ECM als Content-Infrastruktur
Daraus ergibt sich – unterlegt mit den Anforderungen aus der IT-Strategie hinsichtlich der technischen Plattformen, Architekturen, usw. – eine Enterprise Content Infrastruktur.
Abbildung 5: Enterprise Content Infrastruktur
Die Berücksichtigung der rechtlichen Rahmenbedingungen (das Verkaufsargument der ECM-Anbieter schlechthin) ist auch weiterhin ein wichtiger Gesichtspunkt, wenn es um die Verwaltung von Content geht, der handels-, steuer- oder zivilrechtlich relevant ist.
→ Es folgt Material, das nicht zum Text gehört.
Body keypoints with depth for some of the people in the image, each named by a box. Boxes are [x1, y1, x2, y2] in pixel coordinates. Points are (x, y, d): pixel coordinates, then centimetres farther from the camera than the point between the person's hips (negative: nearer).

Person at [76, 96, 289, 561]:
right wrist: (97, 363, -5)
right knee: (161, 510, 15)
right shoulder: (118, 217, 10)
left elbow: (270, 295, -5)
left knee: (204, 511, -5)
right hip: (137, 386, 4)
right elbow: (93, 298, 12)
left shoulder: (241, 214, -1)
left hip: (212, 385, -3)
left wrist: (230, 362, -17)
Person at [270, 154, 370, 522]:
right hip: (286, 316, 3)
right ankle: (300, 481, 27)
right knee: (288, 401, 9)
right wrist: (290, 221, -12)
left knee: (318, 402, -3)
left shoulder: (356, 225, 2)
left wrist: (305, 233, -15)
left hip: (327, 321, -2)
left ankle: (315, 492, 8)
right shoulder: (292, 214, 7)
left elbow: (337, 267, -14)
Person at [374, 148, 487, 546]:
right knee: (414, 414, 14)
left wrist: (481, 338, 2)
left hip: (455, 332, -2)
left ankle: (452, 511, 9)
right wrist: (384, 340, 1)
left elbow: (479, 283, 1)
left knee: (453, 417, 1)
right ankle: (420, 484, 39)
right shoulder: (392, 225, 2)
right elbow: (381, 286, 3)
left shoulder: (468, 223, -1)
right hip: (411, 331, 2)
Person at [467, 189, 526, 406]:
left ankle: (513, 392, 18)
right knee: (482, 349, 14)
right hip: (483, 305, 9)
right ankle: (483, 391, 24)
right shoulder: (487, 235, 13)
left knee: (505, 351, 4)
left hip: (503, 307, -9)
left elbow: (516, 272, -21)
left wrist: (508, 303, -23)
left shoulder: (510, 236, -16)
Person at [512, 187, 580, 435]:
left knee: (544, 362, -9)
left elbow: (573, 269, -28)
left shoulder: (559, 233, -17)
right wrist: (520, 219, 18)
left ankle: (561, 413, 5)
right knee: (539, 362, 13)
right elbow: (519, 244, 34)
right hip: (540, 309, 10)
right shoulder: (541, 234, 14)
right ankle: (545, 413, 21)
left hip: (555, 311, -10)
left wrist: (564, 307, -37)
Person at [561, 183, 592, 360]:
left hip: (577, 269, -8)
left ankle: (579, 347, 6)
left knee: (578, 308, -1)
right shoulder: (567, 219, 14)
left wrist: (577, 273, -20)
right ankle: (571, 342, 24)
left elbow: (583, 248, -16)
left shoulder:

Um Schaden vom Unternehmen abzuwenden, muss geprüft werden, ob die gesetzlichen oder betrieblichen Vorgaben mit dem ECM-System umgesetzt werden können. Mit der zunehmenden Sensibilisierung des Gesetzgebers für die Relevanz elektronischer Dokumente bleibt das Thema Konformität der Systeme mit den geltenden regulatorischen Anforderungen (nichts anderes bedeutet der Begriff „Compliance“) nach wie vor von Bedeutung.
Strukturierte Vorgehensweise
Eine richtige ECM-Strategie kann das Unternehmen voranbringen. Der Erfolg der Strategie ist maßgeblich davon abhängig, dass die richtigen Personen im Projekt integriert sind und ein strukturiertes, transparentes Vorgehen eingehalten wird. Eine typische Vorgehensweise und unterstützende Werkzeuge sind in der nachfolgenden Abbildung dargestellt:
Abbildung 6: Vorgehensweise ECM-Strategie
Werkzeuge helfen bei der Umsetzung der einzelnen Phasen. Sie unterstützen eine systematische Vorgehensweise, verkürzen die Projektlaufzeit und stellen Vollständigkeit sicher.
Fazit
Der Markt stellt eine Vielzahl von ECM-Lösungen zur Verfügung, die alle Arten von Content-Anforderungen abdecken können. Leider gibt es aber bisher keine Produkte, die alle Anforderungen aus einem einzigen homogenen Guss abdecken. Dies gilt auch für die großen internationalen Hersteller, die ihr Produktportfolio in der Vergangenheit massiv – und zum Teil sogar redundant – erweitert haben. Hier stehen Ausdünnungen der Produktlinien an, die nur durch die recht üppigen Umsätze für Wartung und Support der „Legacy-ECM-Systeme“ in die Länge gezogen, aber sicherlich nicht dauerhaft verhindert werden können.
Die Anwender auf der anderen Seite müssen dringend die kaum noch wartbare Vielfalt ihrer historisch gewachsenen Content-Biotope reduzieren. Daher gehen viele dazu über und entwickeln einen an den Unternehmenszielen orientierten ECM-Masterplan, der sowohl die Komplexität durch Reduzierung der Komponentenvielfalt zurückschrauben soll, gleichzeitig aber die unterschiedlichen Anforderungen der Organisationseinheiten (von klein bis groß), Tochtergesellschaften und Betriebsmodelle (Thema: Eigenbetrieb zentral oder dezentral oder Sourcing) berücksichtigt.